Thrive is a LeadingAge member benefit, and access is limited to members. Use the MyLeadingAge login page to log in or create an account.

Visit the Thrive main page.

Providing service coordinators with the tools to successfully perform their jobs is another way leadership can support service coordination. In many organizations, that includes an electronic service coordination record system.

“It documents all of the critical information about our residents,” Coleman explains.

Service coordinators can enter information about each resident’s diagnoses, medical history, medications, ability to perform activities of daily living, next-of-kin contacts and other pertinent data. The information is easily updated as situations change. When a resident starts falling or not eating, the service coordinator can help draw on that information and connect the resident with appropriate support services.

The electronic systems help with compiling the semi-annual reports HUD requires, including demographics and number of services provided. From the aggregate data provided by the service coordinators, management also can determine the affect the service coordination program has had on hospitalizations, nursing home placements and other outcomes.

For owners of multiple communities, the information from the electronic system can prove valuable in improving outcomes system wide. For instance, “The owner can see that 5 people stopped smoking due to a service coordinator’s actions, and ask why we can’t do that in another property,” Monks says.

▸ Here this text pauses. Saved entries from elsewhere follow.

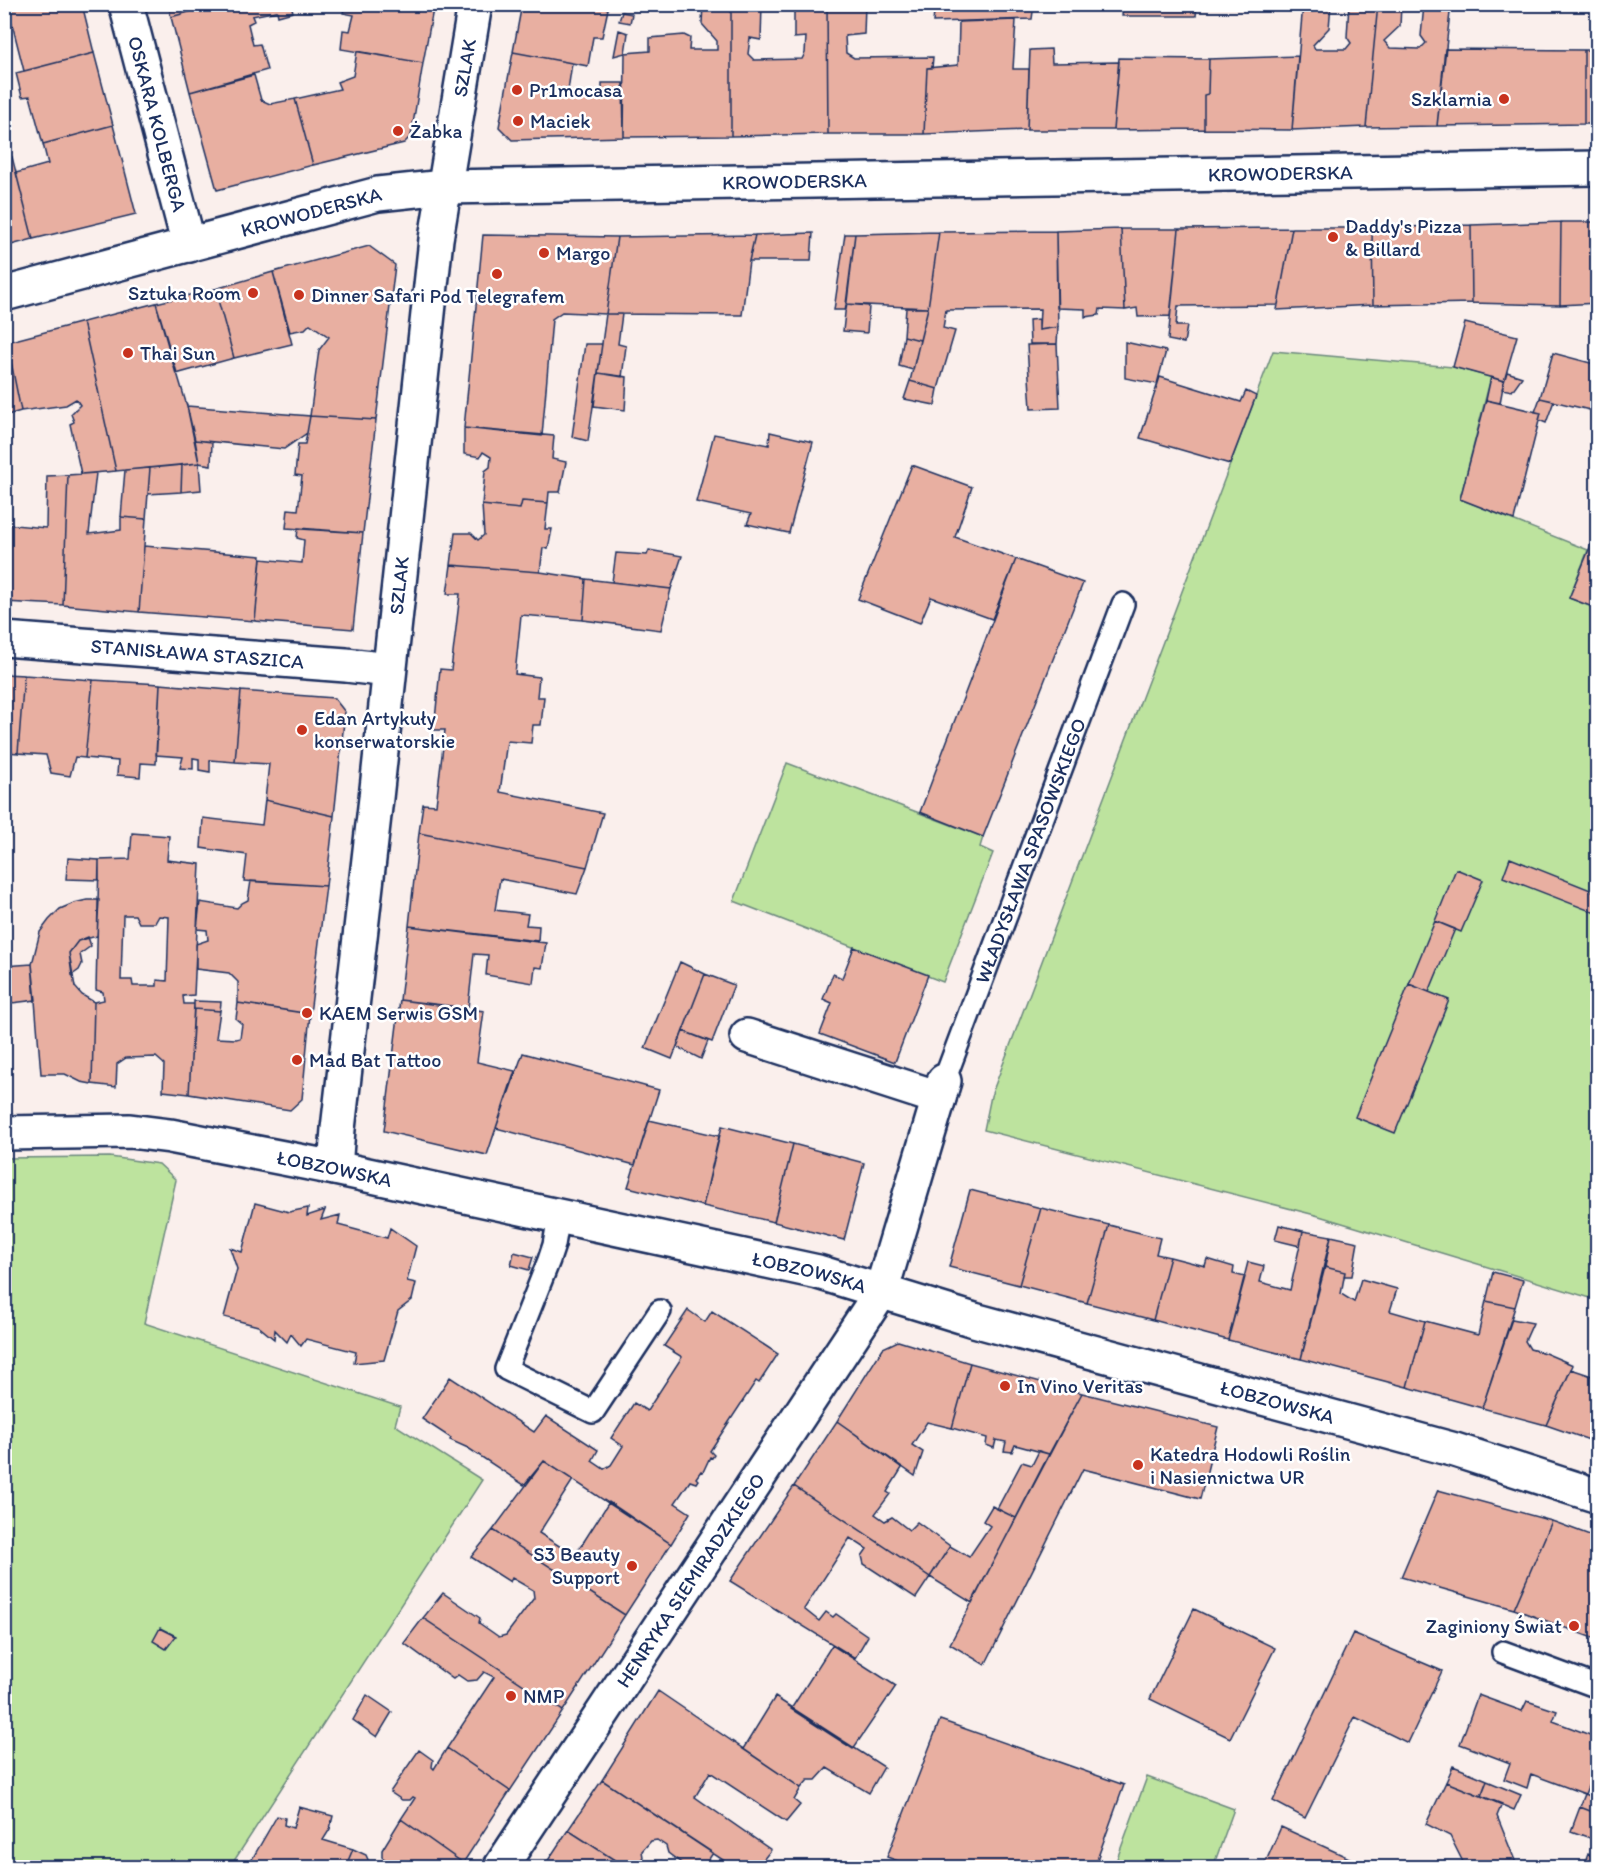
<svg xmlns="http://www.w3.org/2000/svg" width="1602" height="1872" font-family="Itim,sans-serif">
	<rect width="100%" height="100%" fill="#faefec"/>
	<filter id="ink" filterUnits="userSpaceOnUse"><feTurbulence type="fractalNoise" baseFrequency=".0167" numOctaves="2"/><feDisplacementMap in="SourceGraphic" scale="12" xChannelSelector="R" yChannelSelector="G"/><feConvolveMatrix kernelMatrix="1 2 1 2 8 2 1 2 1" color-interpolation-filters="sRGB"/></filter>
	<g filter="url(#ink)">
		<path fill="#bde39e" stroke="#6c897e" stroke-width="1.5" d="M1273,351L1453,367L1491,377L1460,499L1588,550L1569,598L1597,609V1300L1319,1216L984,1130L991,1096Z
			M787,763L983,837L980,847L993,853L943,982L734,901Z
			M110,1157L159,1164L176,1180L144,1323L400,1407L395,1425L482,1480L230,1867H5L4,1158Z
			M1147,1777L1234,1809L1213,1867H1114Z"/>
		<path fill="#e8afa1" stroke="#1b2f5e" stroke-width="1.5" fill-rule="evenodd" d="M7,4H82L94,53L24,71Z
			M168,4H217L171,17Z
			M217,4H291L293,12L278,16L277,11L252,16L254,21L248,24L253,45L260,44L267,70L190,92L171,17Z
			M345,4H434L423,63L341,49L343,30L350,31L354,15L343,13Z
			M522,4H600L608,9L602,37H593L588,66L513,52Z
			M703,4H731V136L624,137L625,53L650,51V38L684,35L690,38L689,50H717V41L702,24Z
			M731,4H762L761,40L750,38L748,54L754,60L802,59L805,53L806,37L794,38V4H827L828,134L731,136Z
			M827,4H865L864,34L845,36L846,53L854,58L933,57L932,68H927L924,134H828Z
			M935,4H1034L1032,19L933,22Z
			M1123,4H1197L1196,16H1122Z
			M1303,4H1331L1329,28L1313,45L1315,49H1346L1351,43L1347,37L1349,4H1378L1366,127L1292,130Z
			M1378,4L1401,5L1400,26L1384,41L1390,48L1420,49L1426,43L1421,36L1424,5L1451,4L1437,126L1366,127Z
			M622,12L632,14L630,23L619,21Z
			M1016,20L1013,69H1029L1027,130L924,134L927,68L958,65L959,22Z
			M619,30L628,33L625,53L614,56Z
			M1051,49L1052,63L1119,62L1113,130H1027L1030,50Z
			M1445,49L1584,50V124L1437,126Z
			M1584,50H1598V124H1584Z
			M357,51L423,63L411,136L404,143L313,165L295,99L340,89L337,82L353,76Z
			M513,52L572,63L567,97H602V83H623L624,137L512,140L499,127Z
			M94,53L113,125L43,144L30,96L22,97L16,73Z
			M1298,56L1292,130L1204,129V95L1208,94L1209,59Z
			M1119,58L1209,59L1208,94L1204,95V129L1113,130Z
			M254,75L261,100L270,104L295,99L313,165L217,190L190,92Z
			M113,125L136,214L33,239L16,173L48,164L43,144Z
			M12,157L33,239L4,247V159Z
			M1561,222H1598V303L1560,305Z
			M1561,222L1560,305L1472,303L1471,225Z
			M1471,225L1472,303L1373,305L1372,228Z
			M1292,228H1372L1373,305L1277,310Z
			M1292,228L1278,305L1178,306L1176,326H1187L1184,343L1168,340L1179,229Z
			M1121,229H1179L1170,316L1138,317L1137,308L1125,310Z
			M1121,229L1125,310L1100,309L1099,315L1085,317V309L1057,308L1056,231Z
			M1056,231L1058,327L1039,330L1040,309L946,310L943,328L955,331L938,389L910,381L928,308L939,232Z
			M939,232L928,308L846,304L855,234Z
			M813,233L811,261H749L755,235Z
			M845,234H855L846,310H834Z
			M483,235L617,237L606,314L562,312L552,319L542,436L464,428Z
			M755,235L749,261L742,315L606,314L617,237Z
			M369,246L395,265L376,420L310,416L319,350L329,337L310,324L305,329L290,332L273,272Z
			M273,272L292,344L234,358L215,289Z
			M215,289L234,358L176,374L156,303Z
			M156,303L187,406L199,463L116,471L83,322Z
			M846,304L869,306L867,333L843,331Z
			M906,308H928L920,340L904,336Z
			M606,314H622L618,344L626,346L622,377L598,373Z
			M1039,319V330L1058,327L1057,344H1030L1029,320Z
			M83,322L116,471L81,474L70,424L74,422L71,414L80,405L76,399L66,405L21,411L7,342Z
			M1465,323L1517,336L1504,381L1453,367Z
			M904,336L920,340L913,370L899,366Z
			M7,342L21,411L4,416V343Z
			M1125,342L1166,351L1157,384L1125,378Z
			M585,344H602L588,441L572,437Z
			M1057,344L1060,408L1031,409L1027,345Z
			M1553,353L1598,365V412L1540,398Z
			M1507,372L1522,377L1512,391L1502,389Z
			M598,373L627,377L625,410L594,406Z
			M1160,377L1241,402L1246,391L1256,396L1230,464L1140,438Z
			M1491,377L1504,381L1500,403L1486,400Z
			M910,381L938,389L935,405L904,399Z
			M1540,398L1554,401L1546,423L1539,420L1541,413L1535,412Z
			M1486,400L1541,413L1514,520L1460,499Z
			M187,406L310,416L307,433L284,449L195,440Z
			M310,416L376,420L363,533L286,528L288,509L298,510L302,476L295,475L298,444H305Z
			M464,428L554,436L552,459L566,462L560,492H549L548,503L522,501L520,509L482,505L485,471L490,467L491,457L483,452L480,457L464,454Z
			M770,432L813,442L789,533L747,524L751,514L696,502L714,434L769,445Z
			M195,440L212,442L211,465L199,463Z
			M199,463L201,490L181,492L182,465Z
			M182,465L181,492L148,494L150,468Z
			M912,465L972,487L955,537L1016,559L992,619L931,597L920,623L858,599Z
			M150,468L146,519L121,517L125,470Z
			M96,473L89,534L121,530V517L146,519L139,612L63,605L68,475Z
			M68,475L63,605L4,602V524L46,528L47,476Z
			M522,501L548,503L545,529H552L548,549L543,548L540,572L451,565L455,533H471L478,540L484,535L482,505L520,509Z
			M298,528L363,533L353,629L255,621L261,559L302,563L304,540L297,538Z
			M1598,528V609L1569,598Z
			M144,546L261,556L255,621L139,612Z
			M649,550L682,556L671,589L612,582L616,553L647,555Z
			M1016,559L1083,583L983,837L920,812Z
			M451,565L540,572L586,579L583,620L521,615L515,674L539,677L537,697H544L541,725H533L531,743L507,741L500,792L603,813L587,867L419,833L423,804L436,805L445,730H434L440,669L451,670L460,594H447Z
			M586,579L671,589L661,630L583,620Z
			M4,674L24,675L18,753L7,752L4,760Z
			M24,675L93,680L85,758L75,757L70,776L51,773L46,755L18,753Z
			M93,680L160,684L156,764L141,763L140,777L117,775L118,761L85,758Z
			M160,684L241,691L235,762L210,760V772L199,770V759L193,758V769L180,768L183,757L156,755Z
			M241,691L334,698L345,712L334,816L265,800L269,764L235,762Z
			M265,800L334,816L326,886L244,881L247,855L201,848L203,818L262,825Z
			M132,833L169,836L167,860L200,864L194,995L183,996L184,1004H194L189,1094L163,1091L164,1064L156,1057L126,1058L117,1064L116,1087L92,1084L94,1002L104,1000L103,992L96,990L99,860L130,859ZM123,915H135L139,923H155L159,916L169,917L167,981L157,980V986H133L132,980H121Z
			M419,833L587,867L577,894L500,879L495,910L528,914L526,925L539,926L538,941L409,926Z
			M68,858L99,860V880L66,879Z
			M1510,858L1598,893V914L1503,877Z
			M1456,869L1483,880L1461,932L1435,921Z
			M251,881L326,886L310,1014L238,1003V982L229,973L196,969V944L208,940L207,930L197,929L200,902L237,908L242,903L248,900Z
			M87,900H99L97,936L78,941L69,953L75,987L82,995L94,1002L92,1084L81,1082L65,1074H41L32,964L40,932L49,920L60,909L74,903Z
			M1435,921L1455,929L1429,992L1409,984Z
			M409,926L546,943L542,968L535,967L533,983L486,975L488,955L474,954L468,1008L400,1000Z
			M88,937L91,946L80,954L82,964L79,970L72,975L69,953L78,941Z
			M854,947L928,975L895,1062L820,1034L832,1003L823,999L833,974L842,978Z
			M680,962L705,974L672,1059L645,1048Z
			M32,964L36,1000L4,1004V966Z
			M705,974L734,985L712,1042L683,1031Z
			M1409,984L1449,1000L1395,1133L1355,1117Z
			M400,1000L484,1011L477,1062L515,1071L487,1155L384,1131Z
			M194,1001L221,1002L220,1011L194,1009Z
			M238,1003L310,1014L302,1099L290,1110L189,1094L194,1009L220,1011L216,1038L236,1039L240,1038L242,1024L236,1019Z
			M683,1031L708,1041L701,1059L677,1047Z
			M523,1053L659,1090L635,1165L496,1128Z
			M649,1120L719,1136L703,1206L628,1187Z
			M722,1126L793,1144L774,1222L703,1206Z
			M793,1144L864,1163L844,1240L774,1222Z
			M970,1190L1041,1208L1019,1285L949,1267Z
			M255,1203L289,1212L308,1208L307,1216L325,1210L321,1220L340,1215L338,1225L387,1238L390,1228L416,1246L407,1281L416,1283L412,1300L398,1311L384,1360L354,1363L356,1352L306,1339L301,1346L291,1334L287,1342L275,1330L274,1339L258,1326L224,1317L237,1269L230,1248L242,1252Z
			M1041,1208L1109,1225L1087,1303L1019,1285Z
			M1109,1225L1160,1238L1156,1254L1170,1257L1153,1320L1087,1303Z
			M1279,1225L1303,1231L1300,1246L1275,1240Z
			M1303,1231L1331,1236L1301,1359L1228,1340L1248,1262L1264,1266L1260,1282L1290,1290Z
			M1331,1236L1358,1242L1352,1276H1344L1345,1272L1325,1267Z
			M514,1252L533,1257L529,1270L511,1265Z
			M1170,1257L1205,1266L1207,1259L1234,1267L1233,1274L1245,1277L1228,1340L1153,1320Z
			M1325,1267L1345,1272L1341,1294L1354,1302L1361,1279L1397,1289L1390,1311L1425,1321L1407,1387L1301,1359Z
			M1493,1272L1523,1280L1515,1307L1486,1301Z
			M1486,1301L1515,1307L1482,1408L1407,1387L1425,1321L1478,1335Z
			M688,1310L705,1322L712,1311L778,1354L759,1383L756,1381L710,1451L714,1455L712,1458L710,1457L703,1472L701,1471L696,1478L698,1480L696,1483L690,1481L675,1503L690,1513L671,1544L544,1461L524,1485L468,1448L450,1440L451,1438L422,1419L450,1377L534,1432L546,1416L598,1450L592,1461L604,1469L611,1465L623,1446L611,1438L634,1403L647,1411L682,1357L664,1346Z
			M1512,1319L1533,1323L1525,1341L1530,1349L1545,1353L1573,1365L1546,1425L1482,1408Z
			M898,1341L970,1363L952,1428L927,1422L912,1445L923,1452L915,1476L837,1421L883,1348Z
			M970,1363L1082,1393L1049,1454L1015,1445L1012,1452L1004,1451L1006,1442L996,1440L994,1448L986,1445L987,1438L952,1428Z
			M1571,1369L1598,1378V1443L1546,1425Z
			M1082,1393L1218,1427L1200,1499L1083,1469L985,1665L950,1644Z
			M837,1421L902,1468L887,1492L890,1494L875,1514L885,1521L892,1517L909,1530L917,1522L950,1546L930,1577L794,1486Z
			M1039,1451L1049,1454L1016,1518L997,1509L1022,1462L1032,1465Z
			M544,1461L573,1480L539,1533L564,1549L566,1559L574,1557L609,1502L671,1544L625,1615L493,1530Z
			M794,1486L930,1577L916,1598L864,1564L862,1556L867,1549L850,1538L804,1609L819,1621L826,1612L833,1617L836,1614L868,1636L855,1658L730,1581Z
			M1438,1490L1552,1521L1514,1609L1401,1577Z
			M992,1506L1016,1518L972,1603L930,1577L950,1546L969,1557L990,1526L983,1521Z
			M1552,1521L1598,1538V1640L1514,1609Z
			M493,1530L625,1615L563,1711L423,1618L443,1593L480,1618L479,1623L499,1637L506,1635L534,1598L533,1590L512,1578L510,1582L471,1557Z
			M1194,1609L1275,1648L1230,1738L1150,1699Z
			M423,1618L563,1711L510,1791L447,1748L494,1677L484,1672L477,1680L467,1681L458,1675L453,1679L404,1643Z
			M160,1628L176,1636L166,1649L153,1641Z
			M1353,1633L1442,1671L1408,1743L1355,1717L1305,1818L1273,1801Z
			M832,1645L896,1686L853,1749L791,1709Z
			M658,1691L801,1788L794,1800L800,1805L786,1822L710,1772L695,1797L771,1850L759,1865L752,1861L747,1868H735L602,1780Z
			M367,1695L392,1712L377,1737L353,1720Z
			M1478,1695L1522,1711L1527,1701L1557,1711L1553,1721L1598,1738V1761L1585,1794L1531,1774L1527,1788L1504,1779L1510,1763L1460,1744Z
			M775,1697L884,1767L869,1793L827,1768L816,1780H808L801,1788L743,1749Z
			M940,1720L1124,1785L1094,1868H917L887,1857Z
			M447,1748L510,1791L463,1863L401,1819L415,1798L413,1797L410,1800H402L390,1792L419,1750L433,1760L432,1767L434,1769Z
			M1453,1766L1487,1780L1481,1796L1446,1782Z
			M602,1780L713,1853L703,1868H688L668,1853L666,1846L657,1840L651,1841L642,1851L643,1857L635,1868H627L568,1830Z
			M1487,1781L1521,1795L1514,1810L1481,1796Z
			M1446,1782L1502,1804L1497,1816L1518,1868H1463L1464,1864L1450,1836L1426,1824Z
			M1585,1794L1598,1799V1814L1580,1807Z
			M299,1807L333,1816L330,1829L323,1840L353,1849L345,1868H247L277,1816L285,1818L284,1825L293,1828Z
			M1580,1807L1598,1814V1841L1571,1831Z
			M401,1819L463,1863L460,1868H385L390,1863L382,1857V1850Z
			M1281,1827L1371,1868H1263Z
			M568,1830L627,1868H543Z
			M353,1849L366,1855L369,1862L367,1868H345Z
			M1588,1854L1598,1859V1868H1583Z"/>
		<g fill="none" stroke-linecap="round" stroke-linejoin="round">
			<g stroke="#1b2f5e" stroke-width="26">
				<g id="lane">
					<path id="s1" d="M944,1081L1123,604"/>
					<path d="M559,1216L554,1245L549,1260L506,1369L593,1412L660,1311"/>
					<path d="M1503,1652L1598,1687"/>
				</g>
			</g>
			<g stroke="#1b2f5e" stroke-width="38">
				<g id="street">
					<path id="s2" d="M126,4L189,245"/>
					<path id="s3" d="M4,294L378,194L444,187L1598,168"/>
					<path id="s4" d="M4,639L346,665L389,670"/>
					<path d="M747,1036L939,1098"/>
					<path id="s5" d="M4,1133L130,1131L170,1136L335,1168L818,1272L974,1320L1455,1450L1598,1496"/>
					<path id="s6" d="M335,1168L338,1129L376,798L436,239L475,4"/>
					<path id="s7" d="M500,1868L881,1292L944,1081"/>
				</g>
			</g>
			<use href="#lane" stroke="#fff" stroke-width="21"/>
			<use href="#street" stroke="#fff" stroke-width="33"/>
		</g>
	</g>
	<g fill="#c8321e" stroke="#fff" stroke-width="2">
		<circle cx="517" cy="90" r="6"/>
		<circle cx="1504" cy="99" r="6"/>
		<circle cx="518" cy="121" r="6"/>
		<circle cx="398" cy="131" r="6"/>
		<circle cx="1333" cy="237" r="6"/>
		<circle cx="544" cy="253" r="6"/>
		<circle cx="497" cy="274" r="6"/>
		<circle cx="253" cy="293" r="6"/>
		<circle cx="299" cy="295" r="6"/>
		<circle cx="128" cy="353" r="6"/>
		<circle cx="302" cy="730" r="6"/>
		<circle cx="307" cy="1013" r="6"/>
		<circle cx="297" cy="1060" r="6"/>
		<circle cx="1005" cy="1386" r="6"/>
		<circle cx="1138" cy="1465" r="6"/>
		<circle cx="632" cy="1566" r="6"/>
		<circle cx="1574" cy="1626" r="6"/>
		<circle cx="511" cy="1696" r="6"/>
	</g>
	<g text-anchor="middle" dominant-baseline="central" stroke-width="5" stroke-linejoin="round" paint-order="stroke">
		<g font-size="20" fill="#1b2f5e" stroke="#fff">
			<text stroke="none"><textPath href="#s6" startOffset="1108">SZLAK</textPath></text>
			<text stroke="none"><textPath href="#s2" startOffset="124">OSKARA KOLBERGA</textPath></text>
			<text stroke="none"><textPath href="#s3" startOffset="1290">KROWODERSKA</textPath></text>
			<text stroke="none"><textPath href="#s3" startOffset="804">KROWODERSKA</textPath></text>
			<text stroke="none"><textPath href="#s3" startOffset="318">KROWODERSKA</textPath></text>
			<text stroke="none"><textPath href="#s6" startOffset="586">SZLAK</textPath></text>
			<text stroke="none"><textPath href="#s4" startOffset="194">STANISŁAWA STASZICA</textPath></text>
			<text stroke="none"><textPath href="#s1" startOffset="246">WŁADYSŁAWA SPASOWSKIEGO</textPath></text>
			<text stroke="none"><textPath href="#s5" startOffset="334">ŁOBZOWSKA</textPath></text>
			<text stroke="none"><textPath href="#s5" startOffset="820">ŁOBZOWSKA</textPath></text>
			<text stroke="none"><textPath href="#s5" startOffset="1306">ŁOBZOWSKA</textPath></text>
			<text stroke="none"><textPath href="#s7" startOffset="345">HENRYKA SIEMIRADZKIEGO</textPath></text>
		</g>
		<g font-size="20" fill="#1b2f5e" stroke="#fff" text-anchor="start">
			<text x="529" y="90">Pr1mocasa</text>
			<text x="1492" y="99" text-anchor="end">Szklarnia</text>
			<text x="530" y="121">Maciek</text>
			<text x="410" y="131">Żabka</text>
			<text x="1345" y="226">Daddy's Pizza<tspan x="1345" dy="23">&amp; Billard</tspan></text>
			<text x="556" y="253">Margo</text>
			<text x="241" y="293" text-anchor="end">Sztuka Room</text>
			<text x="311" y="295">Dinner Safari</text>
			<text x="497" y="296" text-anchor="middle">Pod Telegrafem</text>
			<text x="140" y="353">Thai Sun</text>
			<text x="314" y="718">Edan Artykuły<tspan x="314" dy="23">konserwatorskie</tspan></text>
			<text x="319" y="1013">KAEM Serwis GSM</text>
			<text x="309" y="1060">Mad Bat Tattoo</text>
			<text x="1017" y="1386">In Vino Veritas</text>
			<text x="1150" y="1454">Katedra Hodowli Roślin<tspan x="1150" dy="23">i Nasiennictwa UR</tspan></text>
			<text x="620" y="1554" text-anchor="end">S3 Beauty<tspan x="620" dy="23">Support</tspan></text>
			<text x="1562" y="1626" text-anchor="end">Zaginiony Świat</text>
			<text x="523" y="1696">NMP</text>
		</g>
	</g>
	<rect width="1602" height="1872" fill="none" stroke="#fff" stroke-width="24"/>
	<rect x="12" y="12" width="1578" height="1848" fill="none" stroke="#1b2f5e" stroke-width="2" filter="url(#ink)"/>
</svg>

VOA quality assurance staff and researchers review the reports and use them to enhance the service coordination program.

“We can easily determine if our service coordinators are making the impact we expect,” Thurmond says.

The reports also can demonstrate the value of service coordination and help generate support from managed care or accountable care organizations for wellness or other programs they may be willing to sponsor.

In addition to reviewing reports, management can ask service coordinators about their accomplishments, Monks says, and leadership can recognize service coordinators successes.

“A big part of it is feeling respected, and it goes both ways,” Coleman says.